(Beginning of Supplied records)

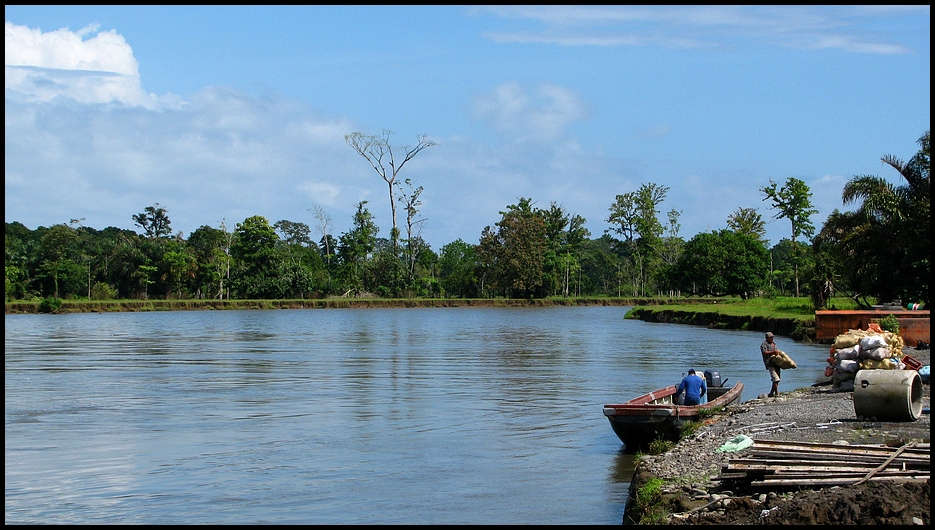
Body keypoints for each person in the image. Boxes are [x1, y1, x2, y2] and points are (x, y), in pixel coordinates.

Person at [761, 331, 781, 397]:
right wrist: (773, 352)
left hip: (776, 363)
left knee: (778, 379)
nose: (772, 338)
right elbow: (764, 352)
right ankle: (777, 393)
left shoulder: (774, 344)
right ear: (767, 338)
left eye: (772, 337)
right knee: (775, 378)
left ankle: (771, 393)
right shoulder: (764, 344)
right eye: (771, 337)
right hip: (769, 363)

(End of Supplied records)
(Beginning of Supplied records)

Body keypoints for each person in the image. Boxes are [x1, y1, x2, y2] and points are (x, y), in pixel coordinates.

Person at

(End of Supplied records)

Out of the data above, give again only the lines starting at the one holding "left shoulder: (774, 344)" and ending at the one holding "right hip: (769, 363)", unchanged.

left shoulder: (774, 344)
right ear: (767, 338)
left eye: (772, 337)
right knee: (775, 378)
left ankle: (771, 393)
right shoulder: (764, 344)
right eye: (771, 337)
right hip: (769, 363)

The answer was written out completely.